Dear lying old biddy: thank you for your concern!

In November, I sent out a fundraising letter to six thousand people on a list of local folks who have given to animal-related charities.

We’re getting a lot of responses to the letter, lots of donations. And one letter that begins,

Okay, asshole, stop right there. We run a full-service shelter, meaning that we never tell people we have no more room. That’s a lie.

So I wrote her back, saying, “Liar, liar, pants on fire!”

No, actually, I wrote her back thanking her for her concern, promising to remove her from our mailing list, and saying in part,

(emphasis added).

And I thanked the crazy bitch again for her love of animals.

Is that the end of it?

Oh no. I just now open a letter from her, two-pages, single-spaced, describing every animal she’s owned for the past 25 years. It begins:

Okay, asshole, stop right there! Wait, no, go on:

You tweaker! You ass! No you didn’t! I’ve got your first letter right in front of me, and you didn’t say anything of the sort, AND THAT’S WHY I SAID I COULDN’T TELL IF THEY WERE YOUR ANIMALS!

So we’ve got three lies in two letters. On the bright side, she mentions later in the letter:

Golly, give the fuckhole a medal, then.

Not a particularly creative rant, but I hate dealing with shits like this. And since i don’t get to write her back politely pointing out her lies, y’all get to read about it.

Daniel

Go throw a box of puppies on her porch, that’ll learn her good.

Some people just like to be angry.

World Eater, I just read your post of this morning, and I am appalled at the accusation that I threw those puppies into her yard.

[insert two pages of random half-truths and crazy hallucinations about what an animal shelter does, plus all the animals I’ve ever owned]

In conclusion, since I go out of my way not to set puppies on fire, I have a heart of gold when it comes to animals, unlike you poor bastard. I hope you’ll see me in a different light in the future.

Daniel

I have accepted the fact that there are many many jobs in this world for which I am not suited. You have one of them. I would have sent her a letter back with just the simple statement, “Well are you gonna give us some money or not? With all the stamps you’ve wasted you could have fed a puppy/kitten for a day.”
See what I mean?

I sympathize with your frustrations, Daniel. If I may remind you of one thing (which you no doubt already know) in dealing with this person and others like her, it is this: it never does any good to tell someone who’s already angry that they’re wrong. Tell her you don’t understand how such a misunderstanding could have happened, tell her you reget horribly that she was told that, tell her whatever you want, but if she’s already got her back up about this, telling her she is wrong in her recollection is not going to make things better.

Best wishes.

Thanks, folks. I get about one nastygram each week, and they don’t really bother me that much; I’ve gotten pretty good at writing, “Thanks for your concern; here’s the friendliest possible way for me to correct your misperceptions” letters.

Most people don’t write back. One guy even wrote back to apologize for being rude and to thank us for his wonderful dog. And then once in awhile I’m helping someone pull their head out of their ass, but they jerk free and with a horrific squorching noise shove their head much farther up into their anus, splattering me with their fetid feces in the process.

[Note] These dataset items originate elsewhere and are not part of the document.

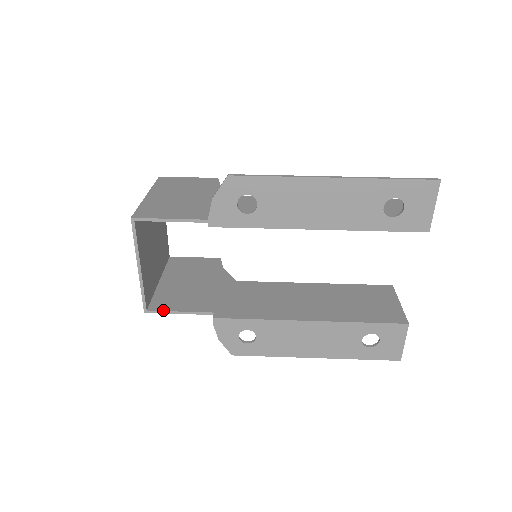
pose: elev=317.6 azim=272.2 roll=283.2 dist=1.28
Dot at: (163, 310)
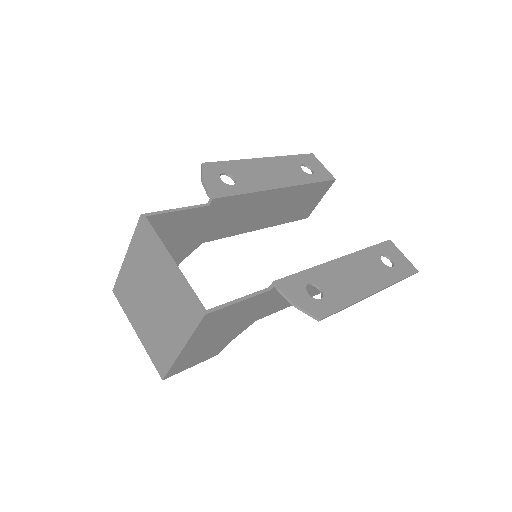
Dot at: (222, 305)
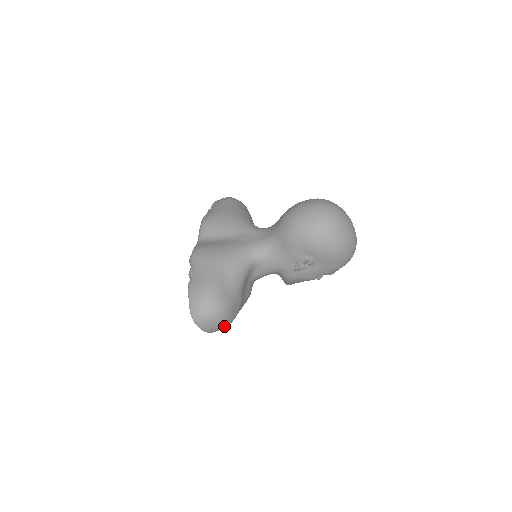
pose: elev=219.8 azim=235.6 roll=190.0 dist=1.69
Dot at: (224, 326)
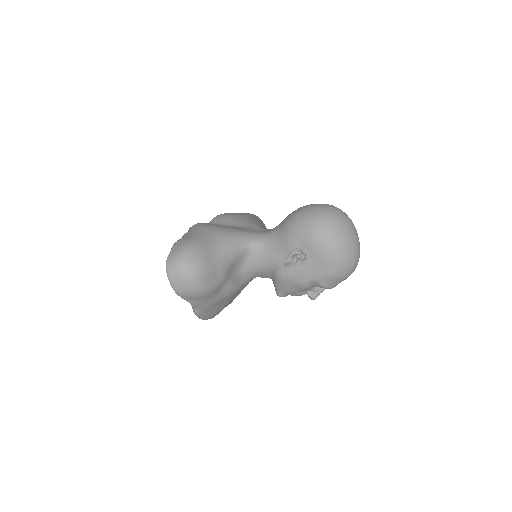
Dot at: (195, 291)
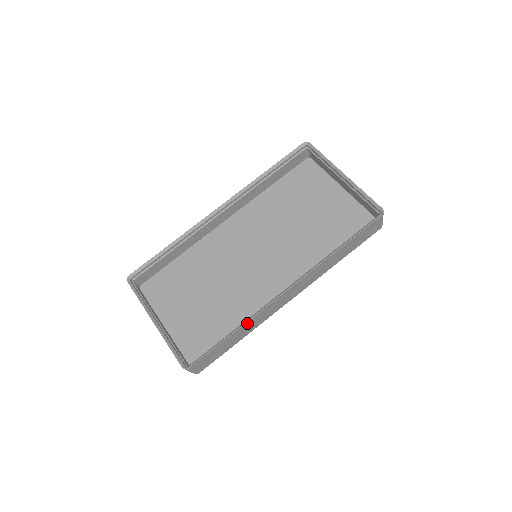
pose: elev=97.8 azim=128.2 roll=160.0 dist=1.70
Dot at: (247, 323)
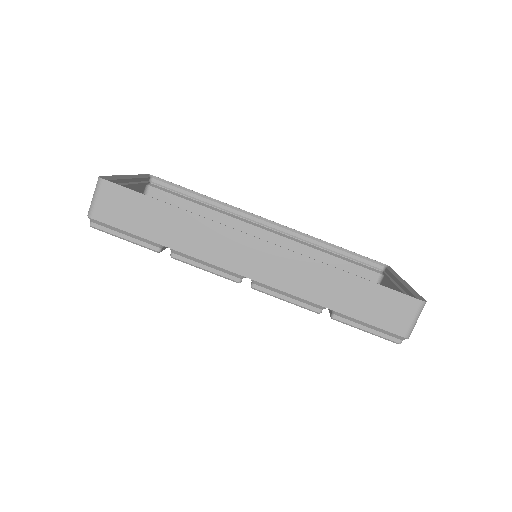
Dot at: (194, 219)
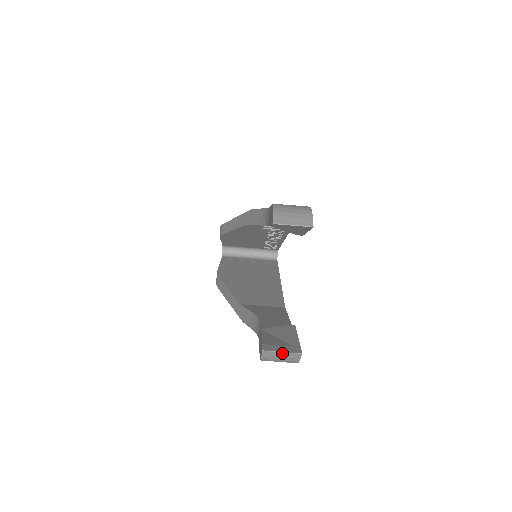
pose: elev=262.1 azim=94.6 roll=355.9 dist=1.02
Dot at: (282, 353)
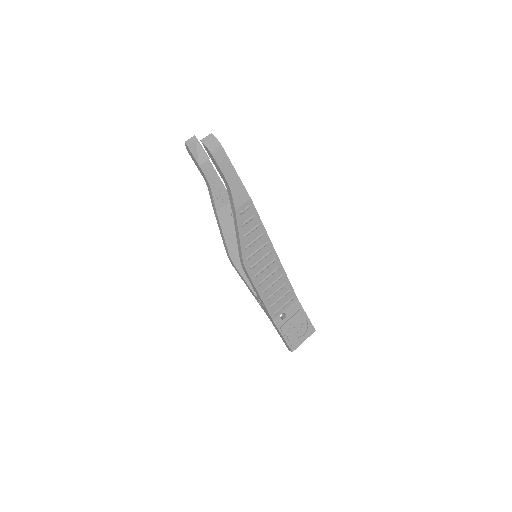
Dot at: (207, 137)
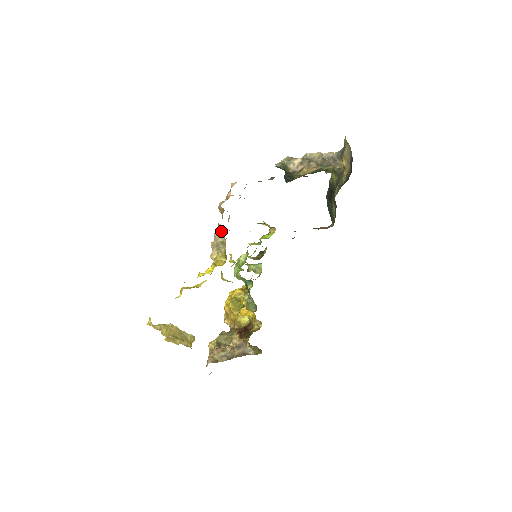
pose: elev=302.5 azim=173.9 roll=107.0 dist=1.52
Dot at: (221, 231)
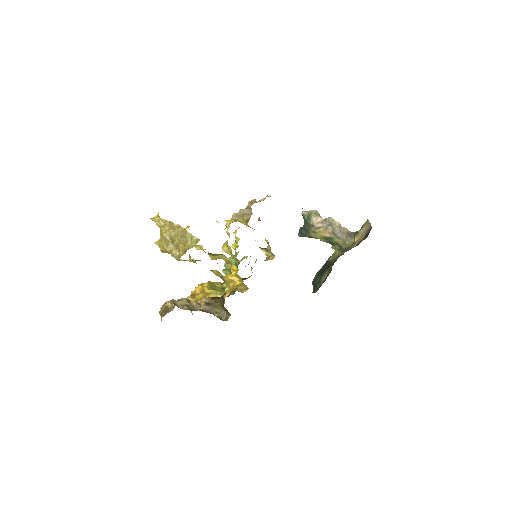
Dot at: (250, 208)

Oh, well. Part of the job. Thanks for the sympathy, folks!
Daniel

(Oh - and my boss has wisely forbidden me from writing her back. It’s in my experience never a good idea to respond to the second nastygram, despite the temptation.)

Daniel

Your boss is right. Many years ago, I had a job that included answering letters. I recall a specific correspondent who responded to our reply with a long, chatty letter. My boss simply said, “Don’t answer - we don’t need a pen pal.” After my initial aghastness :eek: I realized that nothing was to be gained by answering, but lots of time would be lost. He was right - we didn’t need a pen pal.

FairyChat,

I WAITED BY THE MAILBOX FOR DAYS!

sob.
:smiley:

You know who this lady is? The crazy homeless lady I saw Saturday in the Petco near the Broadway Mall, talking to the hamster while he was on his little wheel.

Well, maybe not. But just remember that there are crazy people everywhere, particularly in the animal world, and most of them know how to write. Fixodent, and forget it.

Sorry Daniel it was remark made in jest. Nothing more nothing less.

A box of burning puppies! That way, when she goes to stomp the fire out, she get’s puppy all over her feet!
ohhh be quiet, I’m kidding

:smiley:

I wish I had a puppy. I would hold it and pet it and love it and take it for walks and feed it and give it water and clean up after it. Honest.

Sure, that’s what they all say in the beginning. When puppy has to go out at 3 AM and it’s 20 below, then we’ll see…

I think it’s obvious what’s going on here.

Daniel hates puppies.

If it gets to be 20 below in Seminole, Florida, the terrorists have already won. Marcie and I alternate between wanting a puppy and a ferret. I want the puppy; Marcie wants the ferret. I expect we will compromise and get a ferret.

or a fuppy

A ferret is useless. You need at least 2, and really, anything less than 8 means you’re not serious about ferrets (or that you are sane).